If you’re curious about KNIME and how you can use it to increase revenues and streamline business workflows, the good news is that KNIME’s Analytics Platform is available for free. In the following sections, I discuss how KNIME can be used to reduce churn, perform sentiment analysis, and predict energy usage.

Reducing customer churn via KNIME

I talk a bit about customer churn in Chapter 20, where I spell out how you can use clustering techniques to maintain customer loyalty.
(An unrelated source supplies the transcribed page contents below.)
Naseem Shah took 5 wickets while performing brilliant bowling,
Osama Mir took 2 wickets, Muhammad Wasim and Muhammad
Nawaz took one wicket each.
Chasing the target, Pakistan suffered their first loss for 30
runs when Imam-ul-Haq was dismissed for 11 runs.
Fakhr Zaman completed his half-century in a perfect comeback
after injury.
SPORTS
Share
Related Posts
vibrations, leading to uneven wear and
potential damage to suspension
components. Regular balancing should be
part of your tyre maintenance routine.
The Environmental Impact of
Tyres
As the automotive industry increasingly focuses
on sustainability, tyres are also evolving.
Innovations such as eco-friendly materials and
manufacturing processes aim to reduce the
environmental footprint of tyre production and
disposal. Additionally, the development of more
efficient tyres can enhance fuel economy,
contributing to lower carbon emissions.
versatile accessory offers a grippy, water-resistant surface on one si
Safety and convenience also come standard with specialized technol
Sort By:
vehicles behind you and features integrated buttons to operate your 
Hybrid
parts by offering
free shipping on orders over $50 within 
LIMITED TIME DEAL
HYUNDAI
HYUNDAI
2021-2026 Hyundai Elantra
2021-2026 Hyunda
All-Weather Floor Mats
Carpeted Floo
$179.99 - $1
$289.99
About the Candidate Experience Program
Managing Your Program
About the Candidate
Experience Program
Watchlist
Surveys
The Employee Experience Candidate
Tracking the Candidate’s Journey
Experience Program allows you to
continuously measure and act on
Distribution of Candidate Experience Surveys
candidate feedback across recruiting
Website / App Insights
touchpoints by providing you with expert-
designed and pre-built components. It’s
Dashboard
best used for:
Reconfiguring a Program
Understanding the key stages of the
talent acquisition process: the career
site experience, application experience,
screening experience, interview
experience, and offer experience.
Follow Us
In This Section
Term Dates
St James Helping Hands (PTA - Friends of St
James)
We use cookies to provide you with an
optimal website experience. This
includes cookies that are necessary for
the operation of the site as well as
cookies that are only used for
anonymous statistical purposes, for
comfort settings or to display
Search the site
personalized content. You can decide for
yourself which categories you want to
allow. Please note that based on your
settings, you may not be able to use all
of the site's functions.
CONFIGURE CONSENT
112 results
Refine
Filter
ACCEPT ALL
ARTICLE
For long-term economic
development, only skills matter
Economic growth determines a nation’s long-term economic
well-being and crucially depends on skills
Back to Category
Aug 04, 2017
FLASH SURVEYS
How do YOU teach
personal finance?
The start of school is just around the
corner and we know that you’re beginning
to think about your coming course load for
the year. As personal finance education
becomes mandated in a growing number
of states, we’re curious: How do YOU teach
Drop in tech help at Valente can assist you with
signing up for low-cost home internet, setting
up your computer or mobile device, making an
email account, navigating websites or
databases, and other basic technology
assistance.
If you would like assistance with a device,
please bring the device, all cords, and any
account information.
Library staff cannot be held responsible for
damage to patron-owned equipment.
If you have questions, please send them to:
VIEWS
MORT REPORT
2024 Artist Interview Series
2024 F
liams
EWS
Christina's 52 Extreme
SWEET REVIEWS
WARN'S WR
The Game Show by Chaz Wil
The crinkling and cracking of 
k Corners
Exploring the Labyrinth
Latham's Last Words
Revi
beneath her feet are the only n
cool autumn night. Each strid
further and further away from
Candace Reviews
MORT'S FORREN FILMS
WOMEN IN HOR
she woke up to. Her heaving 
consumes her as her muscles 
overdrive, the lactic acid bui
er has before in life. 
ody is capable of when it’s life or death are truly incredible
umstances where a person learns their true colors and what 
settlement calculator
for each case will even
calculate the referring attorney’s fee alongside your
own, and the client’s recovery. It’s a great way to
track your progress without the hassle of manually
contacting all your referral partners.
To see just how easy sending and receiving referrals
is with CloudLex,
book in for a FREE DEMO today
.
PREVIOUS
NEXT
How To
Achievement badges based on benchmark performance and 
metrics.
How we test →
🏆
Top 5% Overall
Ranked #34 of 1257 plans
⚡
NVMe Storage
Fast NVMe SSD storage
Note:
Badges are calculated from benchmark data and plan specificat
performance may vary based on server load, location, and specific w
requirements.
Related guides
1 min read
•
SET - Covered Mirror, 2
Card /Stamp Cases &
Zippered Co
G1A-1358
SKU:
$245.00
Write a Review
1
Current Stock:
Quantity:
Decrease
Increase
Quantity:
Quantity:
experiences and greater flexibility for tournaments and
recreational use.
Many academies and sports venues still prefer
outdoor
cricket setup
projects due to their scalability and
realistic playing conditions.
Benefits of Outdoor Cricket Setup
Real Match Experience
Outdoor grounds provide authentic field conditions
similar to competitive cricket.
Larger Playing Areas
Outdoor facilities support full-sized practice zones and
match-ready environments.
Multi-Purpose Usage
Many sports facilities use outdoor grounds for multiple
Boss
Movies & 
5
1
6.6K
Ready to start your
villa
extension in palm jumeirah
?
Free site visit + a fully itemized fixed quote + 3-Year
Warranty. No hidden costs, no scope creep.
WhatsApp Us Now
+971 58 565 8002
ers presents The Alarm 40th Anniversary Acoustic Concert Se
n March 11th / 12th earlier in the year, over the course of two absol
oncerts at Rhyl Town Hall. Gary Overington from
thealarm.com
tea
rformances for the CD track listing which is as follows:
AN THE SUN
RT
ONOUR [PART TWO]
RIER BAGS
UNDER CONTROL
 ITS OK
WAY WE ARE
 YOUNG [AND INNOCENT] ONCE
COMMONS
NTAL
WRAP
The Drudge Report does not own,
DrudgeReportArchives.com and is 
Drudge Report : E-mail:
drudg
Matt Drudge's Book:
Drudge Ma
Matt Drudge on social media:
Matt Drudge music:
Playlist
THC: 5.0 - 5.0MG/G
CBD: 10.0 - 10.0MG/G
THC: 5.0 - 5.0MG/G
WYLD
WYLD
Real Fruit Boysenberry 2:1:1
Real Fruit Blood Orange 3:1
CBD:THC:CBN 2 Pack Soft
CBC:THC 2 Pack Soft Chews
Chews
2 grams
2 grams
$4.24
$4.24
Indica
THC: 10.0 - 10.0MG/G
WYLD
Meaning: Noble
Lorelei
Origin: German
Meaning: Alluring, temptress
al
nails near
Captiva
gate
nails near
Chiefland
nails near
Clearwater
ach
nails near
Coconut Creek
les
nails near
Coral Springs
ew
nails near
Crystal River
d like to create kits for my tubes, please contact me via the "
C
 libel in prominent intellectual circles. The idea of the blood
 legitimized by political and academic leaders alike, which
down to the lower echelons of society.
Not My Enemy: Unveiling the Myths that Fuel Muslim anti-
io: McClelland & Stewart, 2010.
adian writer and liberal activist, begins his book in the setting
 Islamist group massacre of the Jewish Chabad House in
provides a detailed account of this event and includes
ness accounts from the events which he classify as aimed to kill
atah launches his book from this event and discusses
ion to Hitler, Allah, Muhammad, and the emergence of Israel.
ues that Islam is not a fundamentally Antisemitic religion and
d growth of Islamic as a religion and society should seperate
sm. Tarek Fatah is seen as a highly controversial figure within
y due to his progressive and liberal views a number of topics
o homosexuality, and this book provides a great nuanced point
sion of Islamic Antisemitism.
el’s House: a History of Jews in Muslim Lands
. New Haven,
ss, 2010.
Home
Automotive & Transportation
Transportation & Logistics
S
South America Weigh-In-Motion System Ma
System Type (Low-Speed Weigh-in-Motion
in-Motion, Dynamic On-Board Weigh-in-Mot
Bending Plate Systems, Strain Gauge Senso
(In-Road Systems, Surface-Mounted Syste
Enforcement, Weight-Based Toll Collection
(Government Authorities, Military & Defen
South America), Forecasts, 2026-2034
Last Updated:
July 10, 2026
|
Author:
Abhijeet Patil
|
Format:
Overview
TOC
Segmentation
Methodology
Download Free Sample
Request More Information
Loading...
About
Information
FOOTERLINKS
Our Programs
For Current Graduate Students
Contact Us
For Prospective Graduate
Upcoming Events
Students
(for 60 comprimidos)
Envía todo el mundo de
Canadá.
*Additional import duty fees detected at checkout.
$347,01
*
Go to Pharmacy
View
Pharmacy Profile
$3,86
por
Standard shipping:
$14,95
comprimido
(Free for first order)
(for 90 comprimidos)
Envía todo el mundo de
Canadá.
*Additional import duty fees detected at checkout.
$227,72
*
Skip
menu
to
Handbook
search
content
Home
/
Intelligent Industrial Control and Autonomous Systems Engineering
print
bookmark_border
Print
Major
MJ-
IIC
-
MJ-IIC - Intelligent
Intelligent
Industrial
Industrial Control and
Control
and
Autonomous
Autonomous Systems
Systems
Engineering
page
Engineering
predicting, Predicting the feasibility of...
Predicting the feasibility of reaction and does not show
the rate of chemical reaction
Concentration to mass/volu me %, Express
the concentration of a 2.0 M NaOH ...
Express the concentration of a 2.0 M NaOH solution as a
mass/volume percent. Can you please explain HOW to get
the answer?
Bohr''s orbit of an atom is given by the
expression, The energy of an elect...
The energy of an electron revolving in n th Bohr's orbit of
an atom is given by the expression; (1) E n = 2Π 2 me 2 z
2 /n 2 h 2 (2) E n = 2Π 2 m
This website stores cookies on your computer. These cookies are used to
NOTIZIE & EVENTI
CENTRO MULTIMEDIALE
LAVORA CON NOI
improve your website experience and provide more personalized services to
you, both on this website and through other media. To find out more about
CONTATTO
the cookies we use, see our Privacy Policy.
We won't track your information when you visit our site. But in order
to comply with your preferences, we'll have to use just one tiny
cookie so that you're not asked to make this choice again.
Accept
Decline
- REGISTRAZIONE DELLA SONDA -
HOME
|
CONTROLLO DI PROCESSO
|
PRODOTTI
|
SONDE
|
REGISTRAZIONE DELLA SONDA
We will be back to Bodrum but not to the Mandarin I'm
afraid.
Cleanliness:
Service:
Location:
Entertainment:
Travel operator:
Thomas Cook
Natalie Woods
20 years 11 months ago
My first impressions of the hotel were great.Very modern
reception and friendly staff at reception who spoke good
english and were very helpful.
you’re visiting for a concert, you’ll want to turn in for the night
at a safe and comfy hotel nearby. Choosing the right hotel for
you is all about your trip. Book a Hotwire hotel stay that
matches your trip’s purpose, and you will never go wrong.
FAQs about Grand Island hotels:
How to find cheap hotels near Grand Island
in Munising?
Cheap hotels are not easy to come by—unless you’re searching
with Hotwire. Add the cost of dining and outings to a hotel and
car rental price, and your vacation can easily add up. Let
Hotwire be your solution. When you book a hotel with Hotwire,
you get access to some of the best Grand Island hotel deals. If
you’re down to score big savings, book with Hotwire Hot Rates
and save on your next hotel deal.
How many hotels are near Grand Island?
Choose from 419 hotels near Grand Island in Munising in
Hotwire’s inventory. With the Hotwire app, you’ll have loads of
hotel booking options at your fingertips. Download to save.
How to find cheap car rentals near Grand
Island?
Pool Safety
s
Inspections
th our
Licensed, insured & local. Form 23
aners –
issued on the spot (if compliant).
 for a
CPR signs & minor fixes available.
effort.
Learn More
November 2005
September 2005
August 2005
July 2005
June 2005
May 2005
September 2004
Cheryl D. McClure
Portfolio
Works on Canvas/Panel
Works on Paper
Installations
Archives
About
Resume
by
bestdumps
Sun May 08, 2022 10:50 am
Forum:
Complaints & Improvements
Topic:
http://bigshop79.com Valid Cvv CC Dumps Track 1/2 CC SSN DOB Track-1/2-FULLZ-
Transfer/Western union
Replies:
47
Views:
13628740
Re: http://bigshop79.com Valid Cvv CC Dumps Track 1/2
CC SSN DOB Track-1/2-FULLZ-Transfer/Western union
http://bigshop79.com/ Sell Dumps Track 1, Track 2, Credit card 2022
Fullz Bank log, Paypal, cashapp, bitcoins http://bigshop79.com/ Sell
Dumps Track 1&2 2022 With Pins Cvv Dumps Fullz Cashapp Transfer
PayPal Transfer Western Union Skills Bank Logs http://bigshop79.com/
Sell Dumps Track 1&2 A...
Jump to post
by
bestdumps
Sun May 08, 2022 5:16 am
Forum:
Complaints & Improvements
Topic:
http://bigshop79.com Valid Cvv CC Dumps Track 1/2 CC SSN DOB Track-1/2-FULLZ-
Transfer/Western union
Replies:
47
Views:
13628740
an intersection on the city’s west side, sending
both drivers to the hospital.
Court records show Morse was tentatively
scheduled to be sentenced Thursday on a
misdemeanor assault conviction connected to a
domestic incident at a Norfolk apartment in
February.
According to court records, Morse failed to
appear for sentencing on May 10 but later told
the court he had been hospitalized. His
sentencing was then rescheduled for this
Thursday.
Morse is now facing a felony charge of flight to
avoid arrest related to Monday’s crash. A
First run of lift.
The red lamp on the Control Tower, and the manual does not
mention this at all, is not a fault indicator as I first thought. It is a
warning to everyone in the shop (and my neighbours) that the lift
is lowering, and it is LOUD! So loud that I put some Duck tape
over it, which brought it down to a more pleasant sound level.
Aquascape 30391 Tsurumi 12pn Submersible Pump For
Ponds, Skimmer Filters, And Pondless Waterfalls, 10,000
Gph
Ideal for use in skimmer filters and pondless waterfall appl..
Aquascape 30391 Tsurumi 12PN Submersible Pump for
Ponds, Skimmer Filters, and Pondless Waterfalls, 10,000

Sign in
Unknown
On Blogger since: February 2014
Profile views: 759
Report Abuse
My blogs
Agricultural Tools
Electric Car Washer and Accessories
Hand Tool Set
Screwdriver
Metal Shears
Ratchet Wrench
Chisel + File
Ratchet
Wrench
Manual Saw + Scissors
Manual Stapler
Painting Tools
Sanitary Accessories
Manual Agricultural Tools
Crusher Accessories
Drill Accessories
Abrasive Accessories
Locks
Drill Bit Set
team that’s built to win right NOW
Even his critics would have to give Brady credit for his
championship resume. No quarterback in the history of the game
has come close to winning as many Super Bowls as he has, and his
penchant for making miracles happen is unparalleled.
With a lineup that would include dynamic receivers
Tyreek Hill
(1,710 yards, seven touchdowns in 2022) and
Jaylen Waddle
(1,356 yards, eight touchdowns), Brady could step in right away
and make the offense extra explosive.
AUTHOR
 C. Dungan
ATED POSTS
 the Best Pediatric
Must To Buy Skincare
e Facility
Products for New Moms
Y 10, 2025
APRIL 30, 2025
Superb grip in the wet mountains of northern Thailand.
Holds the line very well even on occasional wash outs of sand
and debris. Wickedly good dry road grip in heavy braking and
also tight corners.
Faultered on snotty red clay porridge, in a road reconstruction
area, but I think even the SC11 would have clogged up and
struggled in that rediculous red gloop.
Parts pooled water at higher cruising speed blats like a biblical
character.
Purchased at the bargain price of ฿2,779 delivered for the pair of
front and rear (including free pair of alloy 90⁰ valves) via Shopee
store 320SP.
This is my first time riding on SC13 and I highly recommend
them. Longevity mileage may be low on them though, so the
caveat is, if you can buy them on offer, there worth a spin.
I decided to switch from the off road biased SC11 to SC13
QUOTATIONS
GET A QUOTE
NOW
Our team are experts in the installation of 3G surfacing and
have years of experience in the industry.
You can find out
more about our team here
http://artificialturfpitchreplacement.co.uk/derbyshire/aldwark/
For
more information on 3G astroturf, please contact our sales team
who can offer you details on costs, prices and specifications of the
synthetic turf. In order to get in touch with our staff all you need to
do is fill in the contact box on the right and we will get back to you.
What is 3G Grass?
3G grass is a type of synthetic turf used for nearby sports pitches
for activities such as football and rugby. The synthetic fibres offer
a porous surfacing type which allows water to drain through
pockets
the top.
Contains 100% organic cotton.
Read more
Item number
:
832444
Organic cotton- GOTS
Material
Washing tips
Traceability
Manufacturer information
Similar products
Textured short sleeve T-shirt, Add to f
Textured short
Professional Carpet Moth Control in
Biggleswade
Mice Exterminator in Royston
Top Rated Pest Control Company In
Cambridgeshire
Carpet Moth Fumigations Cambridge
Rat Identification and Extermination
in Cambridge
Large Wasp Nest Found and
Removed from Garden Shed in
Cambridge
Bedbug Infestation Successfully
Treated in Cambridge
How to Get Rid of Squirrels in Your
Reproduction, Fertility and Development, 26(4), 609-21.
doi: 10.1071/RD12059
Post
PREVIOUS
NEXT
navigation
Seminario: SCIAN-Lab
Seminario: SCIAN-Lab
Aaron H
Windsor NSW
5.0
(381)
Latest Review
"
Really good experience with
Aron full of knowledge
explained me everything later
Within KNIME, you use the k-means algorithm to perform this type of churn analysis. (For more on the k-means algorithm, see Chapter 6.) If you want to use KNIME to help reduce customer churn, it offers a cool churn analysis workflow (see www.knime.org/knime-applications/churn-analysis) that shows exactly how to use the platform to perform this type of analysis.

Using KNIME to make the most of your social data

You can use sentiment analysis (as I discuss in Chapter 20) to monitor and detect, early on, your customer satisfaction rates. KNIME offers a social media clustering workflow (see www.knime.org/knime-applications/social-media-sentiment-analysis) and a text processing plug-in (see https://tech.knime.org/knime-text-processing) that you can use against your social media data to keep a close eye on how customers and potential customers are feeling about your brand and its offerings.

In Chapter 20, I also discuss the benefits that strategic social networking can bring to your business. If you want to identify and forge alliances with thought leaders and online social influencers who operate in your target niche, use KNIME’s Social Media Leader/Follower Analysis workflow and network analysis plug-in at www.knime.org/knime-applications/social-media-leaderfollower-analysis.

Using KNIME for environmental good stewardship

Everyone knows that energy usage predictions and audits are essential to responsible energy planning. Within KNIME, you use time series analysis and autoregressive modeling to generate a predictive model from historical data and data trends. (For more on time series analysis and regression models, see Chapter 5.) If you want to use KNIME to build predictive models for energy usage, you can use the Energy Usage Prediction (Time Series Prediction) workflow (see www.knime.org/knime-applications/energy-usage-prediction) that the platform provides at its public workflow server (see www.knime.org/example-workflows).